"Don't Leave Home Without It! "

 “There is still so much we need to understand and learn about the relationship between intelligence and brain size, as well as 
the structure of a bird’s brain, but this study clearly shows that bird brains are not simply birdbrains at all.” – C. Kabadayi

    The ability to plan ahead had long been considered an exclusively human ability— until we learned that great apes did it too.  A decade ago scientists showed that bonobos and orangutans could perform the equivalent of taking an umbrella in case of rain.  The apes could choose and save tools for future use (  Corvids are the only non-hominids that also appear to “think” beyond the moment.  For example, western scrub jays (Aphelocoma californica) will preferentially cache food in a place where they know they would otherwise go hungry the next day.

    That apes can save tools they use to collect a food reward a day later clearly demonstrates true planning ahead.  But some have argued that the scrub jay results are more equivocal.  The jays may simply be performing a special form of food-gathering and storage.  If the jays looked like they were thinking about future events it was only because they were motivated by their current state of hunger, performing instinctive behavior like a squirrel burying nuts.

    Now Mathias Osvath, a cognitive scientist at Lund University, Lund, Sweden and his student Can Kabadayi, have answered the skeptics by getting ravens to use novel behaviors not normally associated with food gathering or caching to get future rewards.
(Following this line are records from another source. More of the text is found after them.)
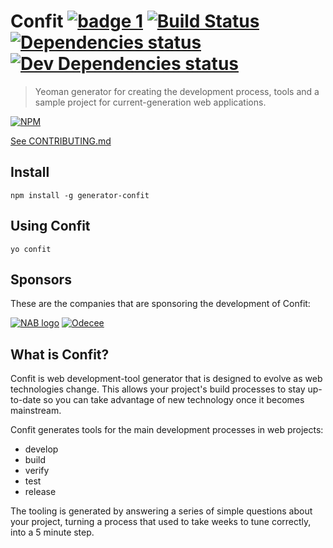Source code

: # Confit [![badge 1](https://img.shields.io/badge/follows-npm%20checklist-brightgreen.svg)](CHECKLIST.md) [![Build Status](https://travis-ci.org/odecee/generator-confit.svg)](https://travis-ci.org/odecee/generator-confit) [![Dependencies status](https://david-dm.org/odecee/generator-confit/status.svg?theme=shields.io)](https://david-dm.org/odecee/generator-confit#info=dependencies) [![Dev Dependencies status](https://david-dm.org/odecee/generator-confit/dev-status.svg?theme=shields.io)](https://david-dm.org/odecee/generator-confit#info=devDependencies)

> Yeoman generator for creating the development process, tools and a sample project for current-generation web applications.

[![NPM](https://nodei.co/npm/generator-confit.png?downloads=true)](https://npmjs.org/package/generator-confit)

[See CONTRIBUTING.md](CONTRIBUTING.md)

## Install

    npm install -g generator-confit

## Using Confit

    yo confit
    
## Sponsors

These are the companies that are sponsoring the development of Confit:

[![NAB logo](http://developer.nab.com.au/images/5a2a9621.nab-logo-horizontal.png)](https://www.nab.com.au)
[![Odecee](http://odecee.com.au/wp-content/themes/odecee/library/images/logo.svg)](http://www.odecee.com.au)


## What is Confit?

Confit is web development-tool generator that is designed to evolve as web technologies change. This allows your project's 
build processes to stay up-to-date so you can take advantage of new technology once it becomes mainstream. 

Confit generates tools for the main development processes in web projects:
- develop
- build
- verify
- test
- release

The tooling is generated by answering a series of simple questions about your project, turning a process that used to take weeks to
tune correctly, into a 5 minute step.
Their study, published in the July 12, 2017 issue of Science, shows that another corvid, the raven (Corvus corax), can make decisions for the future on a par with apes.

    Ravens do not use tools in the wild.  So Osvath and Kabadayi trained five captive ravens to use a stone of a particular shape and weight as a tool to retrieve food (a dog kibble) from a puzzle box.  The next day, the ravens were only shown the puzzle box, which was then taken away.  An hour later they were presented with a tray of objects including the tool.  Fifteen minutes after they made a choice they were again shown the puzzle box.  The stone tool had no value of its own, yet the birds chose it 86% of the time.  When the waiting time was extended to 17 hours (overnight), the birds still chose the correct object 89% of the time.  Remarkably, the ravens were capable of delayed gratification.  They overwhelmingly chose the tool—and got the delayed reward—even when the tray contained a smaller, less desirable dog treat than the one in the puzzle box. 

    The scientists then challenged the ravens to do another task they don’t perform in the wild, bartering for a food reward.  The birds were trained to immediately get a reward when they handed the trainer a blue bottle cap (token) placed on the ground.  An hour later a different handler showed them a tray of objects including the token, which they could barter for food either 15 minutes later or overnight.  The birds chose the token and exchanged it for food 78% of the time when the delay was 15 minutes and 96% of the time when they had to wait overnight.

    When they knew they would get an immediate reward the birds did even better.  In those experiments they had to pass by either the puzzle box or the bartering handler before approaching either the tool tray or the token tray, respectively, and they made the right choice 100% of the time.  

    These studies are like the ones Osvath and others have performed on great apes, and the ravens performed as well or better.  According to Osvath, the ravens outperformed orangutans, bonobos and especially chimpanzees in the bartering experiments, and even did better than 4-year-old children!  “If they [ravens] find the task interesting enough, they all line up, and almost fight over who gets to take part in the study,” says Osvath.

     “To be able to solve tasks like these, one needs a collection of cognitive abilities working in concert, such as inhibitory skills and different forms of memory.  That ravens show similar functions, and combine them in ways similar to apes, despite a last common ancestor as far back as 320 million years ago, suggests that evolution likes to re-run good productions,” concludes Osvath.

    According to Norse mythology, the omniscient god Odin had a pair of ravens called “thought” and “mind” perched on his shoulders that symbolized his ability to see into the future.  Evidently, the Norse knew what we are now discovering.